— THE TASK —
Can you rewrite every line of the records below as one numbered list, skipping any blank lines?

[Start of Attachment]

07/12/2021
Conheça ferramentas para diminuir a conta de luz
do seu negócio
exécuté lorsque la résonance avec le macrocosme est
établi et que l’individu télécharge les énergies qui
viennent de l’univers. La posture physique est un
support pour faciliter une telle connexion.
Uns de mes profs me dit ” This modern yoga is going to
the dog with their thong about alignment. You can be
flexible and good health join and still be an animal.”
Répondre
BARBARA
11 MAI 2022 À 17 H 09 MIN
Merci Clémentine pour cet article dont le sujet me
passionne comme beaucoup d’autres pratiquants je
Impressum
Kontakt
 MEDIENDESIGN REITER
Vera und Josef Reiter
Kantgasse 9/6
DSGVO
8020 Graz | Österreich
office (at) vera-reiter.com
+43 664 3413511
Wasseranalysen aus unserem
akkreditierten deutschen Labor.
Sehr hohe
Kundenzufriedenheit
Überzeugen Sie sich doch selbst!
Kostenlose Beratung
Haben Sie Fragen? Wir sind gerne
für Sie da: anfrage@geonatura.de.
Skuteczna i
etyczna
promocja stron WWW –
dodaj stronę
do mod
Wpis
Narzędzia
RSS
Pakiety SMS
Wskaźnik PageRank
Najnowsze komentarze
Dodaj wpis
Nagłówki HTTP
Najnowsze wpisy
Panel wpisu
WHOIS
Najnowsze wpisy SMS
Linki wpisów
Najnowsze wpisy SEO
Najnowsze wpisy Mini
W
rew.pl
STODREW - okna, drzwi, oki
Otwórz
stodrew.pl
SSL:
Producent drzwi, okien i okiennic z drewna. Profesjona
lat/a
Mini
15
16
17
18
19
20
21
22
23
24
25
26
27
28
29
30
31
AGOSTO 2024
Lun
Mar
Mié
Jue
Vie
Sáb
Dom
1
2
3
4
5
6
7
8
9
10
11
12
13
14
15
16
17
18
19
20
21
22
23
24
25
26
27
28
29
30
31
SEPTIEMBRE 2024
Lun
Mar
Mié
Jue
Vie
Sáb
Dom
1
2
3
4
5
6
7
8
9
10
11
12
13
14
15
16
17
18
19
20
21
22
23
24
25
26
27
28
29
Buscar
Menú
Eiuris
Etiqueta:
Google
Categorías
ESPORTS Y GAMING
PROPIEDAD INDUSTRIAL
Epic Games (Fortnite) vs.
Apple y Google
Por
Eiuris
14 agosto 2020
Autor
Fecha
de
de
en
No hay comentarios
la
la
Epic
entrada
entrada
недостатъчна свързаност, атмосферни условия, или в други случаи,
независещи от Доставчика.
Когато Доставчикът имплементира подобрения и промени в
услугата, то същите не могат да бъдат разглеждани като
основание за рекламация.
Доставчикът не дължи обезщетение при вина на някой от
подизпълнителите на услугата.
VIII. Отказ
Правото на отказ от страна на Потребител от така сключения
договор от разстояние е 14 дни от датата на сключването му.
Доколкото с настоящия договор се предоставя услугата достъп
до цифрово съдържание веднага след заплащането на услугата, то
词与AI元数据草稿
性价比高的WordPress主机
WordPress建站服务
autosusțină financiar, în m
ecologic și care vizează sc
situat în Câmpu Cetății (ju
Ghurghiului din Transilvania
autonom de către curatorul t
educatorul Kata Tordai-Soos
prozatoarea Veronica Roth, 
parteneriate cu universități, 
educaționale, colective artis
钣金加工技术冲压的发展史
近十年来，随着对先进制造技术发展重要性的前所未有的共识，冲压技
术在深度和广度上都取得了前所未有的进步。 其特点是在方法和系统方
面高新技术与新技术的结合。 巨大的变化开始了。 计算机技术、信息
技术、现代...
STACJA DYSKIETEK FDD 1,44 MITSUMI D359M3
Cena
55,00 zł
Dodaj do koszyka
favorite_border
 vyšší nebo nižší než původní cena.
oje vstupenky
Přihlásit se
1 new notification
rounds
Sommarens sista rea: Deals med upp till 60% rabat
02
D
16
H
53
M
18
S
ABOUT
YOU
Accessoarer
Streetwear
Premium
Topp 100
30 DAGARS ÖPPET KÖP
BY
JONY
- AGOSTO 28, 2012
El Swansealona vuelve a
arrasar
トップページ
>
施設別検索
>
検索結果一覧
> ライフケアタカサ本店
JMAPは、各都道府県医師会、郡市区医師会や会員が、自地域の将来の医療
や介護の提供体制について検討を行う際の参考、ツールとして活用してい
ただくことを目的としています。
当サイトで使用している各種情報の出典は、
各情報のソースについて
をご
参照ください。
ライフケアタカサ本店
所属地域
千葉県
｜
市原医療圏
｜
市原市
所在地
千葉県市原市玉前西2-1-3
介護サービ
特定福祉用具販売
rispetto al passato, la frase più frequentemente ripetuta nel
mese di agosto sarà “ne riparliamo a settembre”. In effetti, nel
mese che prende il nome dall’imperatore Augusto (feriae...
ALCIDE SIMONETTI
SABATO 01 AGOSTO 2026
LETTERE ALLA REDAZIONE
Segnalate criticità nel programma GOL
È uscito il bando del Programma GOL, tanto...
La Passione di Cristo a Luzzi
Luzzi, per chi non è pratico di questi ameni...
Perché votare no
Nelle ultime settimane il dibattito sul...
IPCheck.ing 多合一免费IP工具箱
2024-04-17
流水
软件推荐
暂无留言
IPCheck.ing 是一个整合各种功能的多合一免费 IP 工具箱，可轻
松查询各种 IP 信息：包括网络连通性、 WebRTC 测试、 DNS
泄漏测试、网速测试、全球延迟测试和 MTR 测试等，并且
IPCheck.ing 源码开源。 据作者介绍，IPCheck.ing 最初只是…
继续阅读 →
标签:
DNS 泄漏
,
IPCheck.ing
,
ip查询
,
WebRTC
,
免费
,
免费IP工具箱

[End of Attachment]

— OUTPUT OF THE TASK —
1. 07/12/2021
2. Conheça ferramentas para diminuir a conta de luz
3. do seu negócio
4. exécuté lorsque la résonance avec le macrocosme est
5. établi et que l’individu télécharge les énergies qui
6. viennent de l’univers. La posture physique est un
7. support pour faciliter une telle connexion.
8. Uns de mes profs me dit ” This modern yoga is going to
9. the dog with their thong about alignment. You can be
10. flexible and good health join and still be an animal.”
11. Répondre
12. BARBARA
13. 11 MAI 2022 À 17 H 09 MIN
14. Merci Clémentine pour cet article dont le sujet me
15. passionne comme beaucoup d’autres pratiquants je
16. Impressum
17. Kontakt
18.  MEDIENDESIGN REITER
19. Vera und Josef Reiter
20. Kantgasse 9/6
21. DSGVO
22. 8020 Graz | Österreich
23. office (at) vera-reiter.com
24. +43 664 3413511
25. Wasseranalysen aus unserem
26. akkreditierten deutschen Labor.
27. Sehr hohe
28. Kundenzufriedenheit
29. Überzeugen Sie sich doch selbst!
30. Kostenlose Beratung
31. Haben Sie Fragen? Wir sind gerne
32. für Sie da: anfrage@geonatura.de.
33. Skuteczna i
34. etyczna
35. promocja stron WWW –
36. dodaj stronę
37. do mod
38. Wpis
39. Narzędzia
40. RSS
41. Pakiety SMS
42. Wskaźnik PageRank
43. Najnowsze komentarze
44. Dodaj wpis
45. Nagłówki HTTP
46. Najnowsze wpisy
47. Panel wpisu
48. WHOIS
49. Najnowsze wpisy SMS
50. Linki wpisów
51. Najnowsze wpisy SEO
52. Najnowsze wpisy Mini
53. W
54. rew.pl
55. STODREW - okna, drzwi, oki
56. Otwórz
57. stodrew.pl
58. SSL:
59. Producent drzwi, okien i okiennic z drewna. Profesjona
60. lat/a
61. Mini
62. 15
63. 16
64. 17
65. 18
66. 19
67. 20
68. 21
69. 22
70. 23
71. 24
72. 25
73. 26
74. 27
75. 28
76. 29
77. 30
78. 31
79. AGOSTO 2024
80. Lun
81. Mar
82. Mié
83. Jue
84. Vie
85. Sáb
86. Dom
87. 1
88. 2
89. 3
90. 4
91. 5
92. 6
93. 7
94. 8
95. 9
96. 10
97. 11
98. 12
99. 13
100. 14
101. 15
102. 16
103. 17
104. 18
105. 19
106. 20
107. 21
108. 22
109. 23
110. 24
111. 25
112. 26
113. 27
114. 28
115. 29
116. 30
117. 31
118. SEPTIEMBRE 2024
119. Lun
120. Mar
121. Mié
122. Jue
123. Vie
124. Sáb
125. Dom
126. 1
127. 2
128. 3
129. 4
130. 5
131. 6
132. 7
133. 8
134. 9
135. 10
136. 11
137. 12
138. 13
139. 14
140. 15
141. 16
142. 17
143. 18
144. 19
145. 20
146. 21
147. 22
148. 23
149. 24
150. 25
151. 26
152. 27
153. 28
154. 29
155. Buscar
156. Menú
157. Eiuris
158. Etiqueta:
159. Google
160. Categorías
161. ESPORTS Y GAMING
162. PROPIEDAD INDUSTRIAL
163. Epic Games (Fortnite) vs.
164. Apple y Google
165. Por
166. Eiuris
167. 14 agosto 2020
168. Autor
169. Fecha
170. de
171. de
172. en
173. No hay comentarios
174. la
175. la
176. Epic
177. entrada
178. entrada
179. недостатъчна свързаност, атмосферни условия, или в други случаи,
180. независещи от Доставчика.
181. Когато Доставчикът имплементира подобрения и промени в
182. услугата, то същите не могат да бъдат разглеждани като
183. основание за рекламация.
184. Доставчикът не дължи обезщетение при вина на някой от
185. подизпълнителите на услугата.
186. VIII. Отказ
187. Правото на отказ от страна на Потребител от така сключения
188. договор от разстояние е 14 дни от датата на сключването му.
189. Доколкото с настоящия договор се предоставя услугата достъп
190. до цифрово съдържание веднага след заплащането на услугата, то
191. 词与AI元数据草稿
192. 性价比高的WordPress主机
193. WordPress建站服务
194. autosusțină financiar, în m
195. ecologic și care vizează sc
196. situat în Câmpu Cetății (ju
197. Ghurghiului din Transilvania
198. autonom de către curatorul t
199. educatorul Kata Tordai-Soos
200. prozatoarea Veronica Roth, 
201. parteneriate cu universități, 
202. educaționale, colective artis
203. 钣金加工技术冲压的发展史
204. 近十年来，随着对先进制造技术发展重要性的前所未有的共识，冲压技
205. 术在深度和广度上都取得了前所未有的进步。 其特点是在方法和系统方
206. 面高新技术与新技术的结合。 巨大的变化开始了。 计算机技术、信息
207. 技术、现代...
208. STACJA DYSKIETEK FDD 1,44 MITSUMI D359M3
209. Cena
210. 55,00 zł
211. Dodaj do koszyka
212. favorite_border
213.  vyšší nebo nižší než původní cena.
214. oje vstupenky
215. Přihlásit se
216. 1 new notification
217. rounds
218. Sommarens sista rea: Deals med upp till 60% rabat
219. 02
220. D
221. 16
222. H
223. 53
224. M
225. 18
226. S
227. ABOUT
228. YOU
229. Accessoarer
230. Streetwear
231. Premium
232. Topp 100
233. 30 DAGARS ÖPPET KÖP
234. BY
235. JONY
236. - AGOSTO 28, 2012
237. El Swansealona vuelve a
238. arrasar
239. トップページ
240. >
241. 施設別検索
242. >
243. 検索結果一覧
244. > ライフケアタカサ本店
245. JMAPは、各都道府県医師会、郡市区医師会や会員が、自地域の将来の医療
246. や介護の提供体制について検討を行う際の参考、ツールとして活用してい
247. ただくことを目的としています。
248. 当サイトで使用している各種情報の出典は、
249. 各情報のソースについて
250. をご
251. 参照ください。
252. ライフケアタカサ本店
253. 所属地域
254. 千葉県
255. ｜
256. 市原医療圏
257. ｜
258. 市原市
259. 所在地
260. 千葉県市原市玉前西2-1-3
261. 介護サービ
262. 特定福祉用具販売
263. rispetto al passato, la frase più frequentemente ripetuta nel
264. mese di agosto sarà “ne riparliamo a settembre”. In effetti, nel
265. mese che prende il nome dall’imperatore Augusto (feriae...
266. ALCIDE SIMONETTI
267. SABATO 01 AGOSTO 2026
268. LETTERE ALLA REDAZIONE
269. Segnalate criticità nel programma GOL
270. È uscito il bando del Programma GOL, tanto...
271. La Passione di Cristo a Luzzi
272. Luzzi, per chi non è pratico di questi ameni...
273. Perché votare no
274. Nelle ultime settimane il dibattito sul...
275. IPCheck.ing 多合一免费IP工具箱
276. 2024-04-17
277. 流水
278. 软件推荐
279. 暂无留言
280. IPCheck.ing 是一个整合各种功能的多合一免费 IP 工具箱，可轻
281. 松查询各种 IP 信息：包括网络连通性、 WebRTC 测试、 DNS
282. 泄漏测试、网速测试、全球延迟测试和 MTR 测试等，并且
283. IPCheck.ing 源码开源。 据作者介绍，IPCheck.ing 最初只是…
284. 继续阅读 →
285. 标签:
286. DNS 泄漏
287. ,
288. IPCheck.ing
289. ,
290. ip查询
291. ,
292. WebRTC
293. ,
294. 免费
295. ,
296. 免费IP工具箱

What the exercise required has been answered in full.